Now CBS was in panic mode. In the summer of 1978 they added the "star wheel" to choose the head-to-head Super Match. That irritated Richard Dawson, who had been the favorite choice of contestants about 90% (or more, depending on whose version of the story you read) of the time and with that spotlight essentially removed, he left MG a few weeks after the wheel's introduction to concentrate on FF, which turned out to be a shrewd move on his part. Sidebar: The angular blue and white set was introduced right about the same time as Dawson's exit.
The episode you saw this morning on GSN was close to the end, as it did not last very long past changing the "78" to "79" on New Year's Day.
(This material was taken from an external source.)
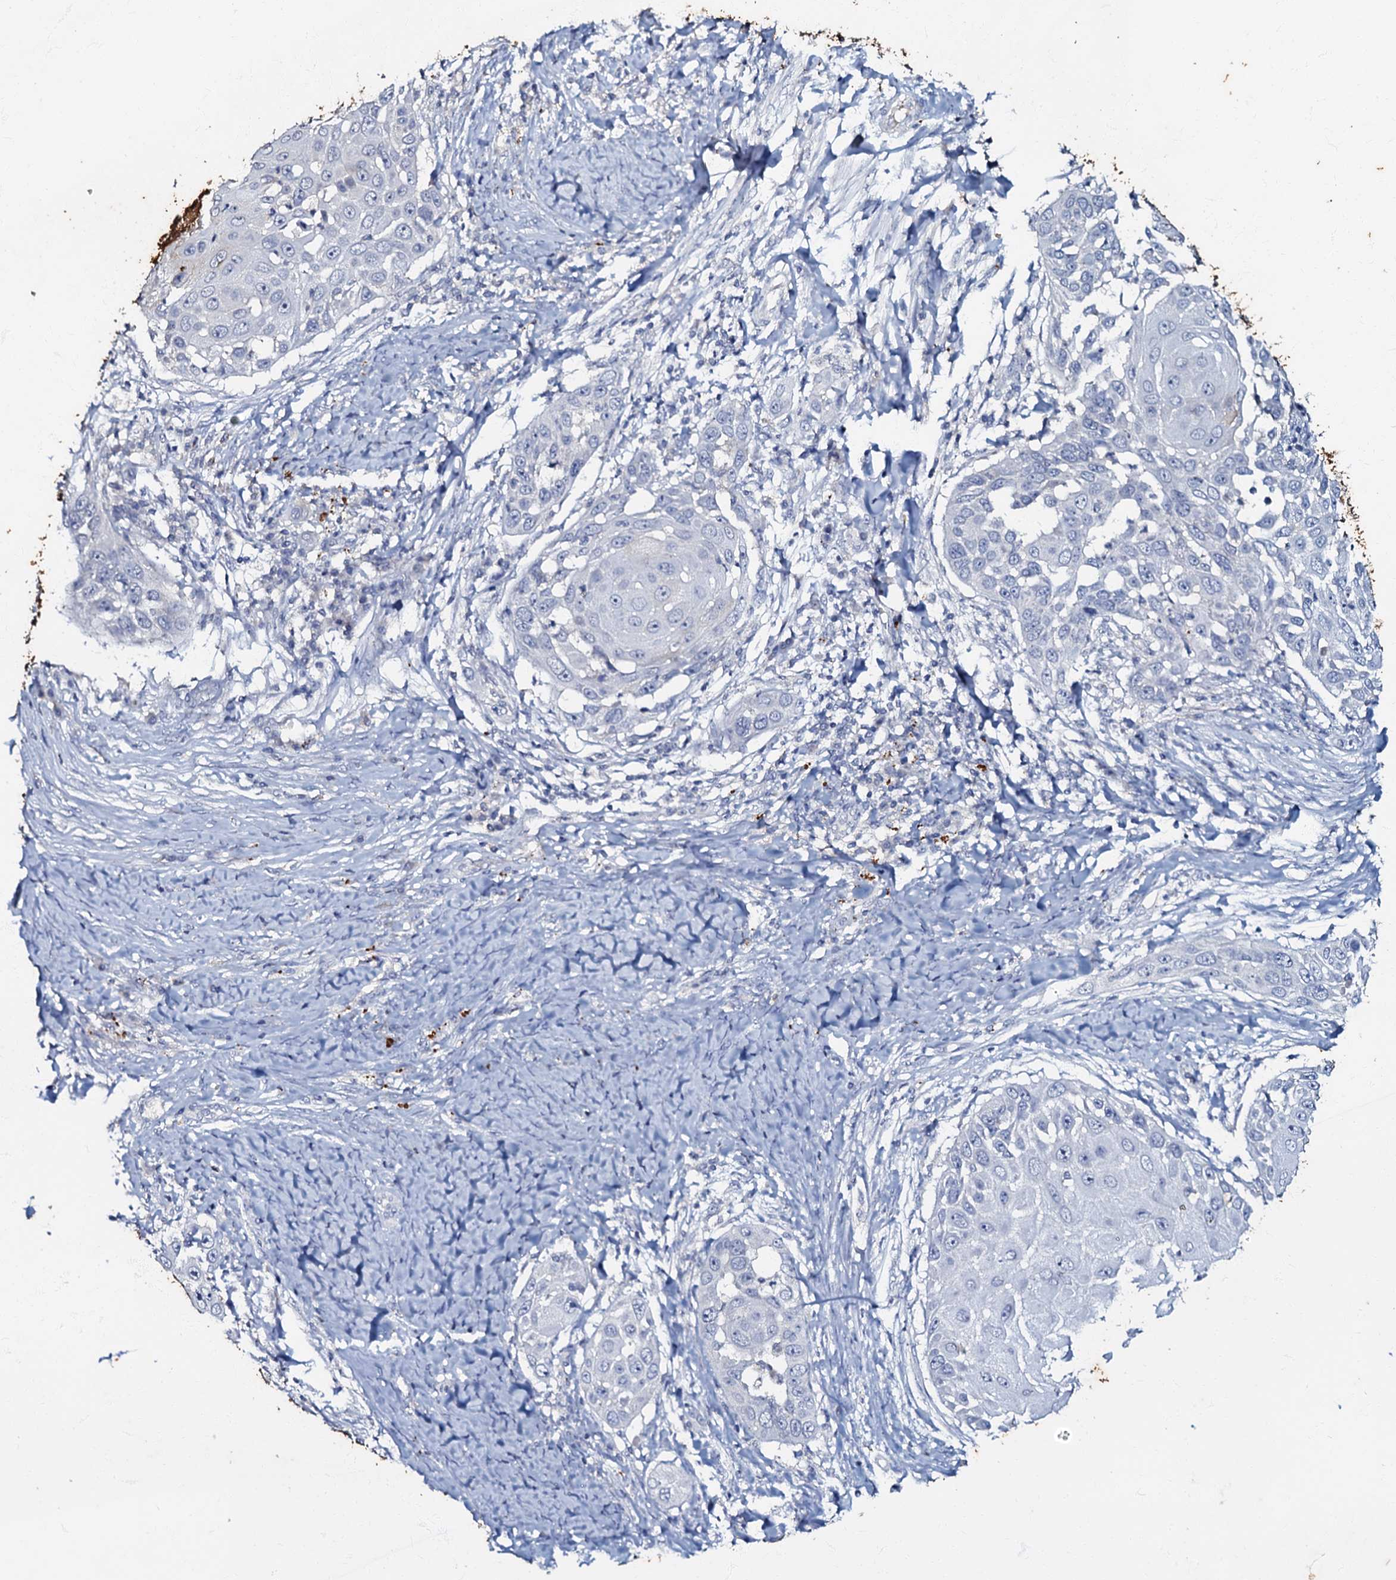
{"staining": {"intensity": "negative", "quantity": "none", "location": "none"}, "tissue": "skin cancer", "cell_type": "Tumor cells", "image_type": "cancer", "snomed": [{"axis": "morphology", "description": "Squamous cell carcinoma, NOS"}, {"axis": "topography", "description": "Skin"}], "caption": "Immunohistochemical staining of skin cancer (squamous cell carcinoma) exhibits no significant staining in tumor cells.", "gene": "MANSC4", "patient": {"sex": "female", "age": 44}}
The last MG 79 aired April 20 of that year, but a daily syndicated daytime edition debuted that September, running for two more seasons. The evening Match Game PM version, which had debuted in 1975, was still more popular than the syndicated daytime version, but lost affiliates its last two years because of most stations choosing one over the other; only in a few markets were both seen, such as New York where WABC-TV carried both.
MG PM ended in 1981 after six years, the syndicated daytime MG ran for exactly three years and ended in 1982.
And the decline in celebrity contestants was in lockstep with the falling ratings. My supposition is that if CBS had left it where it was in late afternoons it probably would have survived affiliate pre-emptions for longer than it did, because they likely would not have felt the need to add the "star wheel" and Dawson would have happily done both shows as long as Goodson-Todman would pay him to. The question would have been how long CBS would have been content to spotlight in that manner the host of a game show airing on ABC.